_WHAT YOU WILL DO_
Where the listing below has a line with "right elbow: (14, 500)", write out exactly that line and every line after it, stopping after the line with "nose: (892, 76)".

_DATA UNDER STUDY_
"""

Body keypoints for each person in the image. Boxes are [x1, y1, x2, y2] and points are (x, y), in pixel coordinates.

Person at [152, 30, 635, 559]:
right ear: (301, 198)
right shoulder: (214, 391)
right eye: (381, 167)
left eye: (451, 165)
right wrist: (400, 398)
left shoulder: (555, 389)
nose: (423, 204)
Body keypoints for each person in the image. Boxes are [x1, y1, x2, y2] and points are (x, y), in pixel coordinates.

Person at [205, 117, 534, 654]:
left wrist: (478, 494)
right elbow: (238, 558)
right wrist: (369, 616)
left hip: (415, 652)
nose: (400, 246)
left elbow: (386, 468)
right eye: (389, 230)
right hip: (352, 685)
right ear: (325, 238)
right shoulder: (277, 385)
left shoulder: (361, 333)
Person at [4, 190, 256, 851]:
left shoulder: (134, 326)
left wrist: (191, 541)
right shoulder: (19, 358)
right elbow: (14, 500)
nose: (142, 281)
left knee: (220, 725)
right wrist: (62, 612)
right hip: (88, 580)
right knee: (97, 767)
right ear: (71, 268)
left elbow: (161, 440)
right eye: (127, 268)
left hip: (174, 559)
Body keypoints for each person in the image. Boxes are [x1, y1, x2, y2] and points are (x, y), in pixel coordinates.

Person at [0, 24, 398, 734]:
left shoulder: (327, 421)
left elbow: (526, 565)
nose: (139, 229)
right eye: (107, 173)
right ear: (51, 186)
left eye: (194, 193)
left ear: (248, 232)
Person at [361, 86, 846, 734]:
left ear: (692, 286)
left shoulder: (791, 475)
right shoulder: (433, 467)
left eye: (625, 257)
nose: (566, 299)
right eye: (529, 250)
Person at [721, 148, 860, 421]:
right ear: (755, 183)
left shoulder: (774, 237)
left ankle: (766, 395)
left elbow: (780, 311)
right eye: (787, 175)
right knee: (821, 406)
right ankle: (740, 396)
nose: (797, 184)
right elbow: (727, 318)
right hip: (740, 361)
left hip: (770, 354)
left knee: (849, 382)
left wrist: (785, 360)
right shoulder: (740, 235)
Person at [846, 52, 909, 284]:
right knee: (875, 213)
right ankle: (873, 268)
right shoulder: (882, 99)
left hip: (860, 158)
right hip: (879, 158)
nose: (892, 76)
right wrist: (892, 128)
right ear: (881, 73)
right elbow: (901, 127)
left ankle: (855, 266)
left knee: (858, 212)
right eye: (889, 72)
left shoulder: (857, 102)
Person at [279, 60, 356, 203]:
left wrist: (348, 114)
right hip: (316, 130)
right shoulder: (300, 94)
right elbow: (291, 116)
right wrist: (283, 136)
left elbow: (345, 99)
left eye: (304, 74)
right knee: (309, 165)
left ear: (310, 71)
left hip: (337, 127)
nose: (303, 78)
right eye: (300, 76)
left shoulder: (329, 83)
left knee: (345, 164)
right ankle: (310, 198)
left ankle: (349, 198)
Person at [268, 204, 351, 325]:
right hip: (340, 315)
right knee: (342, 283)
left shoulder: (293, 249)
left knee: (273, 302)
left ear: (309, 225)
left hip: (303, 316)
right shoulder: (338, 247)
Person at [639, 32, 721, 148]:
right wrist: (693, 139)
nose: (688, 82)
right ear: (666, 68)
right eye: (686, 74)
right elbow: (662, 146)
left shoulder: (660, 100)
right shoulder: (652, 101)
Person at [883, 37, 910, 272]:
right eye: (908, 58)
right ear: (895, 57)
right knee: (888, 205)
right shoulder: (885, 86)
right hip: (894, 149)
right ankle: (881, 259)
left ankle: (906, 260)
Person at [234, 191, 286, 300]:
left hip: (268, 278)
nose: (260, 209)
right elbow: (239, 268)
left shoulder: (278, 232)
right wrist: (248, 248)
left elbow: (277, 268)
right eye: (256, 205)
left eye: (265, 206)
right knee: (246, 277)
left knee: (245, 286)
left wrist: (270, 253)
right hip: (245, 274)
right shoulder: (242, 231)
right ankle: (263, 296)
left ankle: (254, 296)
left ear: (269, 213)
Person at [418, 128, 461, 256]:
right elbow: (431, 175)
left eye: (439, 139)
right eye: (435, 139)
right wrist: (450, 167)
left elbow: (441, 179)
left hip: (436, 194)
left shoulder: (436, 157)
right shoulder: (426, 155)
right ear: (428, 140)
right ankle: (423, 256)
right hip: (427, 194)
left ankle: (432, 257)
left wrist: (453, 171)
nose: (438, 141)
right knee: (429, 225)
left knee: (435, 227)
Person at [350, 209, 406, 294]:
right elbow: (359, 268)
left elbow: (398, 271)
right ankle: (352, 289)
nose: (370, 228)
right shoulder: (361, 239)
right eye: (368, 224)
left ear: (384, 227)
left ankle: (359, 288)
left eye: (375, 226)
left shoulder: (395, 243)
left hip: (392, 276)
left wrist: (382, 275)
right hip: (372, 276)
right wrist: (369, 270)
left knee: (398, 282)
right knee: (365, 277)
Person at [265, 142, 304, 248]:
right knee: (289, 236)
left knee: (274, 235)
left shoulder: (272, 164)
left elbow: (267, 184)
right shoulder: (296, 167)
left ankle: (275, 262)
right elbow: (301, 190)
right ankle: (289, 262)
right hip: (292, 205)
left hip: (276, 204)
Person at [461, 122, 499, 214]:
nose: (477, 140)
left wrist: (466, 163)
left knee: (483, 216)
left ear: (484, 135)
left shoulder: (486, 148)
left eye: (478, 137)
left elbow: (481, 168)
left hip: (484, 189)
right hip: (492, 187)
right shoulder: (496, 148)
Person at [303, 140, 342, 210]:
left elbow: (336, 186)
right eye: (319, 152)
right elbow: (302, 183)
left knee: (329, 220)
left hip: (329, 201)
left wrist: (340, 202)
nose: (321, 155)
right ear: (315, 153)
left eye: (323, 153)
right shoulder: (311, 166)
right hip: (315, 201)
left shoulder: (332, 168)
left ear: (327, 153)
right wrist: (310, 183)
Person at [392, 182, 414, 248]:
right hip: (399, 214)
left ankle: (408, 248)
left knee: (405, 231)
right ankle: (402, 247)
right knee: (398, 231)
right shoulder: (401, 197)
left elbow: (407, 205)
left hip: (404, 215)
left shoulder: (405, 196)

"""
"""

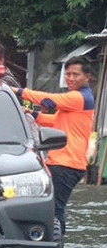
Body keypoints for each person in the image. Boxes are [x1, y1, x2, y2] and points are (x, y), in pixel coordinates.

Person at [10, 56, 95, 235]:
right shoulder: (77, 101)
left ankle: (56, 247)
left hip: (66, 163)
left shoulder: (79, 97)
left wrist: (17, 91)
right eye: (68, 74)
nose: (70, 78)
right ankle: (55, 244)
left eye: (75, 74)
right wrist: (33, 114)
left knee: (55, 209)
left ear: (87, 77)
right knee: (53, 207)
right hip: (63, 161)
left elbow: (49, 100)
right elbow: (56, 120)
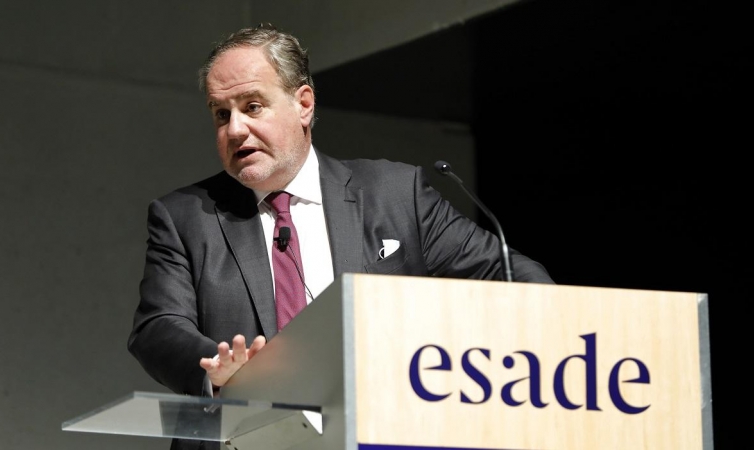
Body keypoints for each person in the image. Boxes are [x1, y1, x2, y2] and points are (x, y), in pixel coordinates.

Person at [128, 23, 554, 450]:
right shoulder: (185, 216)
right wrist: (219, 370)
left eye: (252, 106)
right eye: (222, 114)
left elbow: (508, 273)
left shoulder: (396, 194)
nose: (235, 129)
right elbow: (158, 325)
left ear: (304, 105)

"""

_SOLUTION TO THE EXERCISE_
right elbow: (14, 500)
nose: (142, 281)
left knee: (220, 725)
right wrist: (62, 612)
right hip: (88, 580)
right knee: (97, 767)
right ear: (71, 268)
left elbow: (161, 440)
right eye: (127, 268)
left hip: (174, 559)
Body keypoints for each person in the image. Boxes are [x1, y1, x2, y2] and points are (x, y), in pixel coordinates.

Person at [0, 24, 398, 734]:
left shoulder: (327, 421)
left elbow: (526, 565)
nose: (139, 229)
right eye: (107, 173)
right ear: (51, 186)
left eye: (194, 193)
left ear: (248, 232)
Person at [361, 86, 846, 734]:
left ear: (692, 286)
left shoulder: (791, 475)
right shoulder: (433, 467)
left eye: (625, 257)
nose: (566, 299)
right eye: (529, 250)
Person at [721, 148, 860, 421]:
right ear: (755, 183)
left shoulder: (774, 237)
left ankle: (766, 395)
left elbow: (780, 311)
right eye: (787, 175)
right knee: (821, 406)
right ankle: (740, 396)
nose: (797, 184)
right elbow: (727, 318)
right hip: (740, 361)
left hip: (770, 354)
left knee: (849, 382)
left wrist: (785, 360)
right shoulder: (740, 235)
Person at [846, 52, 909, 284]:
right knee: (875, 213)
right ankle: (873, 268)
right shoulder: (882, 99)
left hip: (860, 158)
right hip: (879, 158)
nose: (892, 76)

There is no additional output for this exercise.